Judgment in Death (In Death #11)(15)



"Really?" she murmured and turned around.

"We didn't sever our business association on the best of terms."

"So, I can use that. If he's interested, it'll be easier to wade through his lawyers and set up a meet."

"Let me do it."

"No."

"Stop and think. I can get you to him quicker and more directly."

"Not this time, and not this way. You can't change your past," she said, "and he's part of that. But he's not part of your today."

"He's part of yours."

"That's right. Let's try to keep this, if not separate, sort of side by side. If he's part of it, you'll probably know before I do, because you won't leave it alone. But whatever kind of cop Kohli was, I'm the one standing for him now. I'll set up the meet when the time's right."

"Let me look into it a bit first, then you'll have more in your pocket when you do." And he'd have more time to do what needed to be done to keep her away from Ricker.

"Go ahead and look." But she was careful not to agree. "Tell me what you know about him. Give me an inside track."

Troubled, Roarke walked away, poured a brandy. "He's very smooth, educated, and can be charming when it suits him. He's quite vain and enjoys the company of beautiful women. When they please him, he can be very generous. When they displease him..."

Roarke turned, swirling the brandy. "He can and will be brutal. He's the same with his employees and associates. I once saw him slit the throat of a servant over a chipped wine goblet."

"It's hard to get good help these days."

"Isn't it? His main income is through the manufacture and distribution of illegals on a wide scale, but he also dabbles in weapons, assassinations, and sex. He has several high-placed officials in his pocket, which keeps him protected. Within an hour of your contact with him, he'll know whatever there is to know about you. He'll know, Eve, things you would prefer no one knew."

Her gut clenched, but she nodded. "I can handle that. Does he have family?"

"He had a brother. Rumor is Ricker dispensed with him over some sibling dispute. In any case, his body was never discovered. He has a son about my age, perhaps a few years younger. Alex. I never met him as he was living primarily in Germany when I had dealings with Ricker. Word is he's kept close, and insulated."

"Weaknesses?"

"Vanity, arrogance, greed. So far, he's been able to indulge himself in all three with relative impunity. But over the last year or so, there've been rumors. Quiet, very cautious ones, that his mental health is deteriorating, and as a result, some of his businesses are in mild distress. That's one of the avenues I'll explore more carefully."

"If he's involved in Kohli's death, that impunity ends. If he's mentally defective, it won't keep him out of a cage. Do you figure he'll agree to meet me if I make an approach?"
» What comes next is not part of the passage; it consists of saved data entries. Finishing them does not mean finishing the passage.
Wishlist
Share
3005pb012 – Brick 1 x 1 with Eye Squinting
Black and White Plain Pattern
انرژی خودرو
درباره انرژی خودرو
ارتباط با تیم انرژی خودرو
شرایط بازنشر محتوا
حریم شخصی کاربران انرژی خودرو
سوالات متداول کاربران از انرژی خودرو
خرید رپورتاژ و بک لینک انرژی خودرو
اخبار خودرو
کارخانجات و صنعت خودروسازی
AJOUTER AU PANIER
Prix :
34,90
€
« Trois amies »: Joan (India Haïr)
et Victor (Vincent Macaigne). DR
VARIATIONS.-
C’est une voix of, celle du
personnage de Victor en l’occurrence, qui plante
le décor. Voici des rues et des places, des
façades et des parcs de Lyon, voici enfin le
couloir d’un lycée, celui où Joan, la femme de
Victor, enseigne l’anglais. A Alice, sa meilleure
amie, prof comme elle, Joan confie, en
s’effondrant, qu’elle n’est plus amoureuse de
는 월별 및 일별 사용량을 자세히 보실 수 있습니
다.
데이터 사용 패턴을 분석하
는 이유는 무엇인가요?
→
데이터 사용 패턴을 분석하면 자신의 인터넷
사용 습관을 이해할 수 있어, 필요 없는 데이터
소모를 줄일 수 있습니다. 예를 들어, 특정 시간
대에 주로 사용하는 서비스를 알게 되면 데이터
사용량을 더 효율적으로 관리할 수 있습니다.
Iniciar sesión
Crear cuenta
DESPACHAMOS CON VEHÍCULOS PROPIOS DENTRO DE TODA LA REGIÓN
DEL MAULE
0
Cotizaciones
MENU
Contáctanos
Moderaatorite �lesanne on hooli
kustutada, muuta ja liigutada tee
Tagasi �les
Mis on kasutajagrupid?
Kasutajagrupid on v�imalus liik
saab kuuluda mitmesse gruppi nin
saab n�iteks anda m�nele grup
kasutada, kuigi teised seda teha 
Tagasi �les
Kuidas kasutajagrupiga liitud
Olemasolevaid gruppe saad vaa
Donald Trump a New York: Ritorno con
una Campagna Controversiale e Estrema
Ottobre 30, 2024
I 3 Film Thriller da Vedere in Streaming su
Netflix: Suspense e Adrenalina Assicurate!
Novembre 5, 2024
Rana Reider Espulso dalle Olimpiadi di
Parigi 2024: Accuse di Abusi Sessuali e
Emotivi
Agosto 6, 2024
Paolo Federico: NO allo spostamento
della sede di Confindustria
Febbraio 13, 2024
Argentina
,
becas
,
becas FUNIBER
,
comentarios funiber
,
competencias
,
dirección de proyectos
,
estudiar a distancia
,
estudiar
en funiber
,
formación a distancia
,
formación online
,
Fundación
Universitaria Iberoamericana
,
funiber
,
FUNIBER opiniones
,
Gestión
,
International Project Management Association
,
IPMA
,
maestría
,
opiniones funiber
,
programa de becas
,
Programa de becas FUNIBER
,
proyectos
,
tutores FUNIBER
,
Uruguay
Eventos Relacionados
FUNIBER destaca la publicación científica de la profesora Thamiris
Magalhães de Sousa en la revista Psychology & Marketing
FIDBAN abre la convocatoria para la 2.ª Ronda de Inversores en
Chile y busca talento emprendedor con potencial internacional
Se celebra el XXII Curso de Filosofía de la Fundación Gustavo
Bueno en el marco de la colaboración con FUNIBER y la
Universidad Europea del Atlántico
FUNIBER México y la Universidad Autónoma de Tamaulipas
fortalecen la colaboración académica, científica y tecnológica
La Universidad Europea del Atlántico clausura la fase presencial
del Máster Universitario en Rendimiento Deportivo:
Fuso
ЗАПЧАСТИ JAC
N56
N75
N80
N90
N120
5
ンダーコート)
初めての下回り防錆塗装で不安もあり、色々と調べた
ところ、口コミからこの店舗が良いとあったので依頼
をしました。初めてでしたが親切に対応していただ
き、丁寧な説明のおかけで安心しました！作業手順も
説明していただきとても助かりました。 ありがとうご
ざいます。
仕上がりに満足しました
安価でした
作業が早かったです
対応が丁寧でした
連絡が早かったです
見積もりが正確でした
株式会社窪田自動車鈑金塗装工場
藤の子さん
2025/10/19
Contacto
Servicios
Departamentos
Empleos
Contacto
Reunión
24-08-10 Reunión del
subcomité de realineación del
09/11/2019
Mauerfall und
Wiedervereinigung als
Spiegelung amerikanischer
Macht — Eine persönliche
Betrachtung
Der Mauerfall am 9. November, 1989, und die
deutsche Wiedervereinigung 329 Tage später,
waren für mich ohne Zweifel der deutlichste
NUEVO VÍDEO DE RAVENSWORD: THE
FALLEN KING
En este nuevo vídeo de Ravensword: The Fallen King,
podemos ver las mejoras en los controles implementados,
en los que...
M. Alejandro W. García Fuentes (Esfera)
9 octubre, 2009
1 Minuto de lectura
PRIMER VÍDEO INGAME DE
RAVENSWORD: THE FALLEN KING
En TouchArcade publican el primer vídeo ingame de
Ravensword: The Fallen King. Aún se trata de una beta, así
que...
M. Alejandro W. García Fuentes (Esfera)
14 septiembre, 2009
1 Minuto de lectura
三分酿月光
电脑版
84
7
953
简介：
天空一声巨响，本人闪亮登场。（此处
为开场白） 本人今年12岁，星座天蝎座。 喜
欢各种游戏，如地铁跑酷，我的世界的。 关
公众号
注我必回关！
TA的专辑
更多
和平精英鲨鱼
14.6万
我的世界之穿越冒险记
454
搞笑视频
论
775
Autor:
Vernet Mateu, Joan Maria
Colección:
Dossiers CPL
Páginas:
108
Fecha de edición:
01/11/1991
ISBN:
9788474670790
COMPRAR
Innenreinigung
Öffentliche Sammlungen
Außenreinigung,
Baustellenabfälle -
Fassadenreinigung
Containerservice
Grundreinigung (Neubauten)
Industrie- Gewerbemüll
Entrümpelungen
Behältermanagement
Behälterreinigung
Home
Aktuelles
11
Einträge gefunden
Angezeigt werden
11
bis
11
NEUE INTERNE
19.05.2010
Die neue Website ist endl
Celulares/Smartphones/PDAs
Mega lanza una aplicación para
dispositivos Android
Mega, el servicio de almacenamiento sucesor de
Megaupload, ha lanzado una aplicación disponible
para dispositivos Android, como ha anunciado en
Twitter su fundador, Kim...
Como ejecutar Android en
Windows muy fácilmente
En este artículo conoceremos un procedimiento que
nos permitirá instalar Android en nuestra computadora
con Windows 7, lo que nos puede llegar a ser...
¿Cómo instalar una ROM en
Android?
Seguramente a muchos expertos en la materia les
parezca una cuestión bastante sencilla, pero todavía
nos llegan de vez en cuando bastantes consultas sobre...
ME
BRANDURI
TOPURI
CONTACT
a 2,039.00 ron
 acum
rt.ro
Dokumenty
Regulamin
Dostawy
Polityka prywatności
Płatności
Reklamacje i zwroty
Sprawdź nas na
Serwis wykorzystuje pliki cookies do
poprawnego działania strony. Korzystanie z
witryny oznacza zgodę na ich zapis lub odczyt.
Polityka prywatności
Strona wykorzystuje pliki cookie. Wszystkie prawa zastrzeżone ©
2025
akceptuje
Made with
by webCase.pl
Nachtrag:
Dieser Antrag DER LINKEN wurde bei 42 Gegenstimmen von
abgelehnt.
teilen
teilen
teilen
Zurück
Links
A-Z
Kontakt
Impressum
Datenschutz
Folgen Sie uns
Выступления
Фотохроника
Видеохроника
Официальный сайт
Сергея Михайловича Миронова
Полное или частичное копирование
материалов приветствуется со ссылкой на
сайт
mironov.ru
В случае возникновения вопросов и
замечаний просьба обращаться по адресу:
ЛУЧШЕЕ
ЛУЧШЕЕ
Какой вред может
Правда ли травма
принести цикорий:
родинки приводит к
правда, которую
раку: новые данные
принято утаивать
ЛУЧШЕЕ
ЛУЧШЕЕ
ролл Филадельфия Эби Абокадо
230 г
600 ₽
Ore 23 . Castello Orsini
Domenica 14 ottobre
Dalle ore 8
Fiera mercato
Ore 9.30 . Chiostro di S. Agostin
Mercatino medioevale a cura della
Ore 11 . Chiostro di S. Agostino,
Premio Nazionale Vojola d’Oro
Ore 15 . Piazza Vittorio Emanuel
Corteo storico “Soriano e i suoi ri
"He'll see you because he'll be curious. And if you take a shot at him, he'll never forget it. He's cold, Eve, and he's patient. If he has to wait a year, ten years, to circle back to you, he will."

"Then if I take a shot at him, I'll have to make it count."

More, Roarke thought as he finished his brandy. If she went after Ricker, Ricker would have to die.

He, too, could be cold. And patient.

She turned to him in the night. It was rare for her to do so unless the dreams were chasing her. When she slept, she slept deep and unprotected. Perhaps she knew he needed it, needed to feel her wrapped around him in the dark, the intimacy of it that stated more truly than words what they'd come to be to each other.

Her mouth found his, offered, while her hands roamed up the solid length of his back, down again to his hips.

They shifted on the wide bed, a tangle of limbs, of warm flesh, of breath beginning to quicken with each touch.

The taste of her -- lips, throat, br**sts -- filled him, as it always did, even as it stirred hunger for more. Her heartbeat under his hand, under his mouth, and her first sign of pleasure trailed off into a quiet moan.

She arched against him, strength and surrender. Opened for him, invitation and demand.

He slipped inside her -- hot and wet and waiting -- and it was he who moaned as she closed around him. Shadows in the dark, their bodies rose and fell together, a slow, silky rhythm to draw out the night.

Pleasuring her, pleasuring himself, he slipped his hands under her hips, lifted her. Gave her more.

She locked herself around him, rode the edge. And when she felt herself begin to fall, she said his name.

He lifted his head, saw the gleam of her eyes, open, on him. "Eve," he said, and let himself fall with her.

Into the night, in the dark, he lay beside her, listening to her breathe. He knew the varied and sundry reasons a man would kill. But none were more fierce, none were more vital than to hold safe what he loved.

CHAPTER FOUR

Lieutenant Alan Mills caught Eve on her communicator as she was grabbing her second cup of coffee. Her first thought was that he looked as though he could have used a good jolt of caffeine himself.

His eyes were sleepy and irritable, a watery gray in a pale face.

"Dallas. Mills, here. You looking for me."

"That's right. I'm primary on the Kohli homicide."